Several previous seminars have included: History of the Future; The Holocaust; The Sixties; From Gothic to Goth; American Gangsters; Understanding Self and Others, Riots, Revolutions & Reformations: the History of Protest, and The Real CSI. New classes offered include Sea Dogs, Swashbucklers & Scalawags: History of Piracy, Conspiracy Theories in American History, and Wellness: Unlocking Personal Potential.
Service Learning Course
Inspired by our desire to foster active, involved citizens and transfer institutions and employers preference, this one-credit course provides students with practical experience in community service, volunteering and fundraising.
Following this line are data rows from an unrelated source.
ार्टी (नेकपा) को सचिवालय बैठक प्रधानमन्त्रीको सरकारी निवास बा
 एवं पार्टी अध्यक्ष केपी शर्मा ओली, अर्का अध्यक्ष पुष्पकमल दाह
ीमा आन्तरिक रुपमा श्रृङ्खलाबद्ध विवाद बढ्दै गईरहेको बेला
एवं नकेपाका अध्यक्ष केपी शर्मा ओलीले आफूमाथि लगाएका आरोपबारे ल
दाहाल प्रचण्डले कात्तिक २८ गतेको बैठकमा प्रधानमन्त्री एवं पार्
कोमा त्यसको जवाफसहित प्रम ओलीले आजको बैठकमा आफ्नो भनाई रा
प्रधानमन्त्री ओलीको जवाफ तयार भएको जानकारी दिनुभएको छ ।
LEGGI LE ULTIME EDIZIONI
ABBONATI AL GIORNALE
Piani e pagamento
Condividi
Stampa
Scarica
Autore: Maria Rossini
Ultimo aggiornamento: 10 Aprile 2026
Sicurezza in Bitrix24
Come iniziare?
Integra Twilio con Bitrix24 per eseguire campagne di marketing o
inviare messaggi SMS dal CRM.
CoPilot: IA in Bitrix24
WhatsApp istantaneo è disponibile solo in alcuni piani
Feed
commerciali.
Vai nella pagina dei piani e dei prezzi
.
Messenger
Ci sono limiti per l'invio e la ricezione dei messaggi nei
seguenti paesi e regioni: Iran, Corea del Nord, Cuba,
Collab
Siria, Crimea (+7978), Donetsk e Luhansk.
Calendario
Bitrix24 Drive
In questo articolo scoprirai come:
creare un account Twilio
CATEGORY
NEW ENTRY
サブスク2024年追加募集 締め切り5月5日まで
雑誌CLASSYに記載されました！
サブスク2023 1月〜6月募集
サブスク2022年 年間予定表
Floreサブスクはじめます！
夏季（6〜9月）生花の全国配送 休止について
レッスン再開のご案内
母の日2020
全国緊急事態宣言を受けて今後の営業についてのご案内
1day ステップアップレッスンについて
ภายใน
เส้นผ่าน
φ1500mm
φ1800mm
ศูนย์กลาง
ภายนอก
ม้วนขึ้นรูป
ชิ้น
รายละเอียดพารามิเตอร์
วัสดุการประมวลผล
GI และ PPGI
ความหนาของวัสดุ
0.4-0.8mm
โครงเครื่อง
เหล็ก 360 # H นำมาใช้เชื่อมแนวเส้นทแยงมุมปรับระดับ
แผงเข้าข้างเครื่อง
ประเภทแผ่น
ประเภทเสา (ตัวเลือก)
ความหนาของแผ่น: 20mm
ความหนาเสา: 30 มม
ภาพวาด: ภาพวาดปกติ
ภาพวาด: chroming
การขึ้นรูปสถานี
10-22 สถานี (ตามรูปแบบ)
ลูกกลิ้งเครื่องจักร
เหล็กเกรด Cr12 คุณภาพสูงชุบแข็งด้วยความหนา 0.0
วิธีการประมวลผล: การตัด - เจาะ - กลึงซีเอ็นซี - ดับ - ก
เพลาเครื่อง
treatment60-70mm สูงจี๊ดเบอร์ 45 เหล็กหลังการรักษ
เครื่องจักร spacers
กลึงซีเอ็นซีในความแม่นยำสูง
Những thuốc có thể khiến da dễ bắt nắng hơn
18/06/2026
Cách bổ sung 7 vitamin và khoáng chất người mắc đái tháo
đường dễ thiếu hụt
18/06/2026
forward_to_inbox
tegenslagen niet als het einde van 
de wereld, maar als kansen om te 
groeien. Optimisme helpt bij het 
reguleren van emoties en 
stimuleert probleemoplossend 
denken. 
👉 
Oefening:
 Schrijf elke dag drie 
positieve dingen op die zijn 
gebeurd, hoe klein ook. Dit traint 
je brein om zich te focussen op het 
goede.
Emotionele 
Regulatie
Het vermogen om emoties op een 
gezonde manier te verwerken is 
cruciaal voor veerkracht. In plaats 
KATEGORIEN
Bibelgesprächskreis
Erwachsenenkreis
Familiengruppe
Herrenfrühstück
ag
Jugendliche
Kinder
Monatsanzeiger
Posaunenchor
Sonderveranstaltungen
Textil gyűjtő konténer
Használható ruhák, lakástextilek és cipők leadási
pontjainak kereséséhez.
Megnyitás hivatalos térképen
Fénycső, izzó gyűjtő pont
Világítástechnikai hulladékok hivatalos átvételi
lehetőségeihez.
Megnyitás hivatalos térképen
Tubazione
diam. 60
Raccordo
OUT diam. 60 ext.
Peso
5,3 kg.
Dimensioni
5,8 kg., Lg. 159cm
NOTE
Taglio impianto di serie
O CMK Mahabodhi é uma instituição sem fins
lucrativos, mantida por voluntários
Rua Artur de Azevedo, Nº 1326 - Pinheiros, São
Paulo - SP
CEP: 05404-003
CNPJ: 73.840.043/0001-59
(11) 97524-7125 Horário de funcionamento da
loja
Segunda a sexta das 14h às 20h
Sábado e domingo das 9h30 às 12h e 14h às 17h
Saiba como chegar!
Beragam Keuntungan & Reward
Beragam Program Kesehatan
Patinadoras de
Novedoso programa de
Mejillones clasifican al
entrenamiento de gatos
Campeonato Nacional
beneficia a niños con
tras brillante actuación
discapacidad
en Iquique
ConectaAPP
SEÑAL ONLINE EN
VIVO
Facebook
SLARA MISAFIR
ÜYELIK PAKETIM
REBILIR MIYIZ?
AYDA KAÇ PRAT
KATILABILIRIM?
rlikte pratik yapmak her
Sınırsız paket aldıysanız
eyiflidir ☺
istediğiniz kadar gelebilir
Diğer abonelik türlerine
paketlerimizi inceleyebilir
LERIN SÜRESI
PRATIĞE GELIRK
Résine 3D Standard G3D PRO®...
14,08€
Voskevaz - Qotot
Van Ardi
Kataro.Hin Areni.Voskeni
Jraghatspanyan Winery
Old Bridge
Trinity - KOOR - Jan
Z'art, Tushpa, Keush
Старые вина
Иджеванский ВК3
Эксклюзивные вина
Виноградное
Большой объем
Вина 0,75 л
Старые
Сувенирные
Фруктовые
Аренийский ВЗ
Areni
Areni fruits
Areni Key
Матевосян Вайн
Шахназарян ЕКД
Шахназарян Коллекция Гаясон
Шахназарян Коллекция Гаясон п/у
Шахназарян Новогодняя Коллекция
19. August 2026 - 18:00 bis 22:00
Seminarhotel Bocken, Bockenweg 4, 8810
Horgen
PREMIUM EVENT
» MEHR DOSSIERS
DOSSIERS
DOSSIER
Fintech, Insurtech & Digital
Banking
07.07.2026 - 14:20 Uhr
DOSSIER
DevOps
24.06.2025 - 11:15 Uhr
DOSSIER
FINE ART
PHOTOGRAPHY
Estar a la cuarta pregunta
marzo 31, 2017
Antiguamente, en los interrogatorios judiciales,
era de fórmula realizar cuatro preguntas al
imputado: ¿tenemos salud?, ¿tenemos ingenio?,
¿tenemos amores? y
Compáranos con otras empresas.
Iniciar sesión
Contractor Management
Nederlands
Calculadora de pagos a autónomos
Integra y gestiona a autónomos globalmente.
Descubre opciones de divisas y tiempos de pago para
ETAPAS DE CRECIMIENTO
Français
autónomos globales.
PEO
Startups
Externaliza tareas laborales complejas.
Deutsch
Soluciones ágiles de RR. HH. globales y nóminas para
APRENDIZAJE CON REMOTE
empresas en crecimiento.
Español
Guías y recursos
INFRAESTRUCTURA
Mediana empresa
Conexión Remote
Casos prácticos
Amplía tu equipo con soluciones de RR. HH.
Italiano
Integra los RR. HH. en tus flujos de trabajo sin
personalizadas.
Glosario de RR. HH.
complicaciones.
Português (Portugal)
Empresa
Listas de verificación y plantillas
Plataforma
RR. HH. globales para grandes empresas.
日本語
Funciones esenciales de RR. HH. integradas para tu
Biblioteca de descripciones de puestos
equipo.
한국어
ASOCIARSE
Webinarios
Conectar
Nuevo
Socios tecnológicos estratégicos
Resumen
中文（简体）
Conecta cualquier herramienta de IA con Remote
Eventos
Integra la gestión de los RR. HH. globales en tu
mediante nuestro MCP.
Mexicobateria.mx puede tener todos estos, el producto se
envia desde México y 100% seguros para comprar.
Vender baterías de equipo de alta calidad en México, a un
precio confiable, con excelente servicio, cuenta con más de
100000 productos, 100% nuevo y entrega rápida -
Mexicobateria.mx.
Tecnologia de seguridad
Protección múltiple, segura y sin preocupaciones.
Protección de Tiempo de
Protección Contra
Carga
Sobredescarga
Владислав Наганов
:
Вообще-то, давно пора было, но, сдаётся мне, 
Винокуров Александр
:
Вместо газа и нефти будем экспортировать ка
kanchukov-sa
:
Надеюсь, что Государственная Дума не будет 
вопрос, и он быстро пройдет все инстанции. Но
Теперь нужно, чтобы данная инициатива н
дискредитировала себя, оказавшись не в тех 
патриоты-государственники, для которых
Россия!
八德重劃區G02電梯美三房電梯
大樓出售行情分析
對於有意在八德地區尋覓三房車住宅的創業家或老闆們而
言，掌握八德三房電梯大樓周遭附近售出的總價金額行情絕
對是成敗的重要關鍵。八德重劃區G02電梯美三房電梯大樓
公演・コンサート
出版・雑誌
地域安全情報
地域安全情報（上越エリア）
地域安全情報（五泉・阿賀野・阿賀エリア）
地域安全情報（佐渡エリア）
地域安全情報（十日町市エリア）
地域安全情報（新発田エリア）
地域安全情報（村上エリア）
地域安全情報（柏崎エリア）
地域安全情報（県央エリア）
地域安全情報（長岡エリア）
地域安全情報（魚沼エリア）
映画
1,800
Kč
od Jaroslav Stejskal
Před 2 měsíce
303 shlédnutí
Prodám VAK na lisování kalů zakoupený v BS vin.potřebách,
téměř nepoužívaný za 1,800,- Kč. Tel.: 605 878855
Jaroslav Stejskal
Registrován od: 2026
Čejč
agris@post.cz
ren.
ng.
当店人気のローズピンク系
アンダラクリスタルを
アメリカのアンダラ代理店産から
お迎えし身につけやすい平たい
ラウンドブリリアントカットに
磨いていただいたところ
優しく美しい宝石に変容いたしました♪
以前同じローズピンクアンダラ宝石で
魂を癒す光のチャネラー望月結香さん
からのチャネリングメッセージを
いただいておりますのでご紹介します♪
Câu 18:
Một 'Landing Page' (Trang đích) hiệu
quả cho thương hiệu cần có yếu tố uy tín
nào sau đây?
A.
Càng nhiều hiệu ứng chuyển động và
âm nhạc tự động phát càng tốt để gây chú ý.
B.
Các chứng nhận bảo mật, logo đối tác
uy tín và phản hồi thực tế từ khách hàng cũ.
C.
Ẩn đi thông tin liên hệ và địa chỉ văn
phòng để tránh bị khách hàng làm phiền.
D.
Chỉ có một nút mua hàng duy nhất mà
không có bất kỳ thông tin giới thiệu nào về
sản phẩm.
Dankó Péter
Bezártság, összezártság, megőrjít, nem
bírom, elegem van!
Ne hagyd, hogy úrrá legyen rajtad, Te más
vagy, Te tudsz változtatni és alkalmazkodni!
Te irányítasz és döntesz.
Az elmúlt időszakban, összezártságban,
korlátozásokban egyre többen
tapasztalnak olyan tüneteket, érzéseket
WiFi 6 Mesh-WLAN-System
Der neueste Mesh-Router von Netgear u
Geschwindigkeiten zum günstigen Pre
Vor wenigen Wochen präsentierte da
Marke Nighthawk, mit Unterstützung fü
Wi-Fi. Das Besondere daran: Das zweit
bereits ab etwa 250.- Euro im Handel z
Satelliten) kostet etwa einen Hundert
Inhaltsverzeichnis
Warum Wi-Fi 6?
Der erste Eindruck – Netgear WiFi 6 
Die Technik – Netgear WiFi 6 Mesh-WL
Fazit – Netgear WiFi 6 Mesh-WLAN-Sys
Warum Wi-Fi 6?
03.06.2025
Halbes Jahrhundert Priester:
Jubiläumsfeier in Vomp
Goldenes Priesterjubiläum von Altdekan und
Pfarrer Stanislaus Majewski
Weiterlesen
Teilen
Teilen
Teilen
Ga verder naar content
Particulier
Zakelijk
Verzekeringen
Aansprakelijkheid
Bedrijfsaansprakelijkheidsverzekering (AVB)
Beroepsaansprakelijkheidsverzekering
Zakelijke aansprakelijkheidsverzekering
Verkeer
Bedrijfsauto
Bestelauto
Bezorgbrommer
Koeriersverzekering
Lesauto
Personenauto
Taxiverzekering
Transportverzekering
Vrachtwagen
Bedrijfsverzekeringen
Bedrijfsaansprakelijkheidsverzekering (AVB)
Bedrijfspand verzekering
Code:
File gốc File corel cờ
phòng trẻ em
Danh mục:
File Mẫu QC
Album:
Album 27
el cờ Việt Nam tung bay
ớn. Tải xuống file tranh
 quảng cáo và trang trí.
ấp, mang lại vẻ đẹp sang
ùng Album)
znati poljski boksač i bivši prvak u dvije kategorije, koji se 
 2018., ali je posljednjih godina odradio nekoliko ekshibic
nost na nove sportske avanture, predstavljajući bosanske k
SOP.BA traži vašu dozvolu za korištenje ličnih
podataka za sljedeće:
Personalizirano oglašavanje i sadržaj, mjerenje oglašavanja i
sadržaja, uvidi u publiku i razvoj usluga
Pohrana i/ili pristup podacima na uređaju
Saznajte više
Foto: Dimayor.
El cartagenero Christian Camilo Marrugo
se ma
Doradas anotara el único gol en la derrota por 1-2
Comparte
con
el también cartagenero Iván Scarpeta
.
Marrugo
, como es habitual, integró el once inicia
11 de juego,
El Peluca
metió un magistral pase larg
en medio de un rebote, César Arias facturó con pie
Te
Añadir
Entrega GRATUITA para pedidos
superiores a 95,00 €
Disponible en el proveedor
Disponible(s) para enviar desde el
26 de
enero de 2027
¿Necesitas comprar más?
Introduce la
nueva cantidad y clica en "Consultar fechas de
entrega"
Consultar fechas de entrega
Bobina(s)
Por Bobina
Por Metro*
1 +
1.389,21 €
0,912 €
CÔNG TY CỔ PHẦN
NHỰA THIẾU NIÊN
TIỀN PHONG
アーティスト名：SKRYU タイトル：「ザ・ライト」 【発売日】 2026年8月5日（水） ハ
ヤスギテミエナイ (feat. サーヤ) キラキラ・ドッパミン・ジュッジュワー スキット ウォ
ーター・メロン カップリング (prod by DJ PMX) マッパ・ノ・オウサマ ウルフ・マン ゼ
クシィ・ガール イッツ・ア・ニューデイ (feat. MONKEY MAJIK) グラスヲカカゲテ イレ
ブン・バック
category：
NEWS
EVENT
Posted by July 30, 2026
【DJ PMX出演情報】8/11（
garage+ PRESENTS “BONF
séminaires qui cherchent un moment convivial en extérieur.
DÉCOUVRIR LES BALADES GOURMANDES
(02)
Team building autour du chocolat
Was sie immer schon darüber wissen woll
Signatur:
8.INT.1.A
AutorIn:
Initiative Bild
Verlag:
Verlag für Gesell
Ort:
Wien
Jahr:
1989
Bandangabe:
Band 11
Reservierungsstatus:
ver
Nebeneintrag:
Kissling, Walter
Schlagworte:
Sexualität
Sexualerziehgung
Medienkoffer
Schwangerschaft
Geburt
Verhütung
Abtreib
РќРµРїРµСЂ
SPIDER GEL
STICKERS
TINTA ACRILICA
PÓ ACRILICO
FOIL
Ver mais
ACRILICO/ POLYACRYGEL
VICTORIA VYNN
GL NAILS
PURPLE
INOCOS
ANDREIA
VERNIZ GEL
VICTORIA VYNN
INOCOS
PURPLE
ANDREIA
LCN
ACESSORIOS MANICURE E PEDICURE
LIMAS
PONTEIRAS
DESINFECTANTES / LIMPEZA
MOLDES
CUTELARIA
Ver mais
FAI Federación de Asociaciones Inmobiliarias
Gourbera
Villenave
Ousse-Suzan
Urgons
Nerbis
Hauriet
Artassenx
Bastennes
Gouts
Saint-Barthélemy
Students complete a total of forty-five hours of service over two semesters and complete a paper reflecting on their experiences. It may be taken twice for credit.
Capstone I & II
In this pair of courses, students experience the steps required to develop a research question, conduct research, and write and present a 25-page paper. In addition to attending weekly classes, students work one-on-one with a faculty mentor. Students propose and then complete a project in their specific area of interest. While part of the project requires research and writing, students may also complete artistic creations, laboratory work, architectural designs, etc. that inform the paper. The entire project culminates in a videotaped public presentation. These projects provide an opportunity for students to perform higher level independent undergraduate research. A scaled-down version may be submitted to the Beacon conference for consideration.